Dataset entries
· · · · ·

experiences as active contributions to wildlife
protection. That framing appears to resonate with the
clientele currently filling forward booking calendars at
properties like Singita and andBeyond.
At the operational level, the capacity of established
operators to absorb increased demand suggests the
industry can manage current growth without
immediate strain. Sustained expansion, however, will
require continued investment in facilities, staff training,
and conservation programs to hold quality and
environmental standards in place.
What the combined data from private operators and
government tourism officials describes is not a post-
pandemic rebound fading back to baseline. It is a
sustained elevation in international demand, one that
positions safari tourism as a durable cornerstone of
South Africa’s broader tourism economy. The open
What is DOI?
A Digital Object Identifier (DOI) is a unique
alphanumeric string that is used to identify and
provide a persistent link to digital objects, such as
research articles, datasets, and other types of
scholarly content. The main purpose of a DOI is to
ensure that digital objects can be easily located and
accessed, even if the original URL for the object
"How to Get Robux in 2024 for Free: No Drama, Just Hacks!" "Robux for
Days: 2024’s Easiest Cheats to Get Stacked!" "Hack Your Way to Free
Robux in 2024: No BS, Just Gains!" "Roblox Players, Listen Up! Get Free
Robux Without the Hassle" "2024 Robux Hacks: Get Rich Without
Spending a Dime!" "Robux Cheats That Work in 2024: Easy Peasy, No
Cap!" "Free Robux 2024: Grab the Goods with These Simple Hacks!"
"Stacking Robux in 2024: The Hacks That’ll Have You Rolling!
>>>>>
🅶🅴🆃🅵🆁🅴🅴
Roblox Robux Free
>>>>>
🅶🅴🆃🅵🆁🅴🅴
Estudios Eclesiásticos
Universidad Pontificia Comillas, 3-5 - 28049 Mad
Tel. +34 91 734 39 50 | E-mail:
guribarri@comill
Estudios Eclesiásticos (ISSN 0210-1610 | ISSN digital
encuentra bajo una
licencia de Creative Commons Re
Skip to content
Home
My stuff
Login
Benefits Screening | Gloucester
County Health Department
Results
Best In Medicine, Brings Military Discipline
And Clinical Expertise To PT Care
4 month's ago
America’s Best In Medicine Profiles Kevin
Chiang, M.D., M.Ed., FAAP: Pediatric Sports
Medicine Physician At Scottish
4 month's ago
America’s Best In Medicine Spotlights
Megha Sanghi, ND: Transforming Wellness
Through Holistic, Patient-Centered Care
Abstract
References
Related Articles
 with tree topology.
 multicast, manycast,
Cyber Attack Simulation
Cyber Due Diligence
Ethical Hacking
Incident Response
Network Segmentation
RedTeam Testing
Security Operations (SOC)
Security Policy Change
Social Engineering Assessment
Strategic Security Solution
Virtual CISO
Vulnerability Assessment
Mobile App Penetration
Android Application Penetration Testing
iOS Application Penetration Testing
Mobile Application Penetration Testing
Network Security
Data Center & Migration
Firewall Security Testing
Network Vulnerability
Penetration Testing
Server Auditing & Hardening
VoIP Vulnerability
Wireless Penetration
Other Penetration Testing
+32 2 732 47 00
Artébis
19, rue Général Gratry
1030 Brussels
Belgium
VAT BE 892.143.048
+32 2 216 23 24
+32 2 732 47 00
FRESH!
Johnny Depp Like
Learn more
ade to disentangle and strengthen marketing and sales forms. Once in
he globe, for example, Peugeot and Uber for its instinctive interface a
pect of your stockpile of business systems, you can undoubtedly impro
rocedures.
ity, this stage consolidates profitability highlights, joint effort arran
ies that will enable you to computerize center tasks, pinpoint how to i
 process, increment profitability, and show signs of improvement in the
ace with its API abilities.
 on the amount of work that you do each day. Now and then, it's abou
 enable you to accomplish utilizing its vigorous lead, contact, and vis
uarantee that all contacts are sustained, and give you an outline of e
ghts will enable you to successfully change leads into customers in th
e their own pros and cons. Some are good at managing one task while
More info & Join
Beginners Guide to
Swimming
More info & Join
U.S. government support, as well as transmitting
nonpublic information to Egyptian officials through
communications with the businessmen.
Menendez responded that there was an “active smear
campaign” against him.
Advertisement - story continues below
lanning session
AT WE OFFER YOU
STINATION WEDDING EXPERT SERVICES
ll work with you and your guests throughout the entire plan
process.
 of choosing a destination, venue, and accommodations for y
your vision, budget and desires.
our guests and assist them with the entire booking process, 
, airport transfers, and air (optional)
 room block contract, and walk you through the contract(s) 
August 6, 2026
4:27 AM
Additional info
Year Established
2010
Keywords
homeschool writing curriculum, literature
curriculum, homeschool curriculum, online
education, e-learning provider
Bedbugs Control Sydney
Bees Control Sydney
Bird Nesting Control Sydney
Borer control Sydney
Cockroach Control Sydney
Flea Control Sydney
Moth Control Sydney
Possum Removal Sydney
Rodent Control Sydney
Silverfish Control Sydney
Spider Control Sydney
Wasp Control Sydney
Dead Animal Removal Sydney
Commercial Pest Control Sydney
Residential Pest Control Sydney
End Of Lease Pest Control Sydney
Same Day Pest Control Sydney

· · · · ·

• **YOUR TASK**
Reproduce every line of the listing above verbatim, keeping the original order and line breaks.

• **RESPONSE TO THIS TASK**
experiences as active contributions to wildlife
protection. That framing appears to resonate with the
clientele currently filling forward booking calendars at
properties like Singita and andBeyond.
At the operational level, the capacity of established
operators to absorb increased demand suggests the
industry can manage current growth without
immediate strain. Sustained expansion, however, will
require continued investment in facilities, staff training,
and conservation programs to hold quality and
environmental standards in place.
What the combined data from private operators and
government tourism officials describes is not a post-
pandemic rebound fading back to baseline. It is a
sustained elevation in international demand, one that
positions safari tourism as a durable cornerstone of
South Africa’s broader tourism economy. The open
What is DOI?
A Digital Object Identifier (DOI) is a unique
alphanumeric string that is used to identify and
provide a persistent link to digital objects, such as
research articles, datasets, and other types of
scholarly content. The main purpose of a DOI is to
ensure that digital objects can be easily located and
accessed, even if the original URL for the object
"How to Get Robux in 2024 for Free: No Drama, Just Hacks!" "Robux for
Days: 2024’s Easiest Cheats to Get Stacked!" "Hack Your Way to Free
Robux in 2024: No BS, Just Gains!" "Roblox Players, Listen Up! Get Free
Robux Without the Hassle" "2024 Robux Hacks: Get Rich Without
Spending a Dime!" "Robux Cheats That Work in 2024: Easy Peasy, No
Cap!" "Free Robux 2024: Grab the Goods with These Simple Hacks!"
"Stacking Robux in 2024: The Hacks That’ll Have You Rolling!
>>>>>
🅶🅴🆃🅵🆁🅴🅴
Roblox Robux Free
>>>>>
🅶🅴🆃🅵🆁🅴🅴
Estudios Eclesiásticos
Universidad Pontificia Comillas, 3-5 - 28049 Mad
Tel. +34 91 734 39 50 | E-mail:
guribarri@comill
Estudios Eclesiásticos (ISSN 0210-1610 | ISSN digital
encuentra bajo una
licencia de Creative Commons Re
Skip to content
Home
My stuff
Login
Benefits Screening | Gloucester
County Health Department
Results
Best In Medicine, Brings Military Discipline
And Clinical Expertise To PT Care
4 month's ago
America’s Best In Medicine Profiles Kevin
Chiang, M.D., M.Ed., FAAP: Pediatric Sports
Medicine Physician At Scottish
4 month's ago
America’s Best In Medicine Spotlights
Megha Sanghi, ND: Transforming Wellness
Through Holistic, Patient-Centered Care
Abstract
References
Related Articles
 with tree topology.
 multicast, manycast,
Cyber Attack Simulation
Cyber Due Diligence
Ethical Hacking
Incident Response
Network Segmentation
RedTeam Testing
Security Operations (SOC)
Security Policy Change
Social Engineering Assessment
Strategic Security Solution
Virtual CISO
Vulnerability Assessment
Mobile App Penetration
Android Application Penetration Testing
iOS Application Penetration Testing
Mobile Application Penetration Testing
Network Security
Data Center & Migration
Firewall Security Testing
Network Vulnerability
Penetration Testing
Server Auditing & Hardening
VoIP Vulnerability
Wireless Penetration
Other Penetration Testing
+32 2 732 47 00
Artébis
19, rue Général Gratry
1030 Brussels
Belgium
VAT BE 892.143.048
+32 2 216 23 24
+32 2 732 47 00
FRESH!
Johnny Depp Like
Learn more
ade to disentangle and strengthen marketing and sales forms. Once in
he globe, for example, Peugeot and Uber for its instinctive interface a
pect of your stockpile of business systems, you can undoubtedly impro
rocedures.
ity, this stage consolidates profitability highlights, joint effort arran
ies that will enable you to computerize center tasks, pinpoint how to i
 process, increment profitability, and show signs of improvement in the
ace with its API abilities.
 on the amount of work that you do each day. Now and then, it's abou
 enable you to accomplish utilizing its vigorous lead, contact, and vis
uarantee that all contacts are sustained, and give you an outline of e
ghts will enable you to successfully change leads into customers in th
e their own pros and cons. Some are good at managing one task while
More info & Join
Beginners Guide to
Swimming
More info & Join
U.S. government support, as well as transmitting
nonpublic information to Egyptian officials through
communications with the businessmen.
Menendez responded that there was an “active smear
campaign” against him.
Advertisement - story continues below
lanning session
AT WE OFFER YOU
STINATION WEDDING EXPERT SERVICES
ll work with you and your guests throughout the entire plan
process.
 of choosing a destination, venue, and accommodations for y
your vision, budget and desires.
our guests and assist them with the entire booking process, 
, airport transfers, and air (optional)
 room block contract, and walk you through the contract(s) 
August 6, 2026
4:27 AM
Additional info
Year Established
2010
Keywords
homeschool writing curriculum, literature
curriculum, homeschool curriculum, online
education, e-learning provider
Bedbugs Control Sydney
Bees Control Sydney
Bird Nesting Control Sydney
Borer control Sydney
Cockroach Control Sydney
Flea Control Sydney
Moth Control Sydney
Possum Removal Sydney
Rodent Control Sydney
Silverfish Control Sydney
Spider Control Sydney
Wasp Control Sydney
Dead Animal Removal Sydney
Commercial Pest Control Sydney
Residential Pest Control Sydney
End Of Lease Pest Control Sydney
Same Day Pest Control Sydney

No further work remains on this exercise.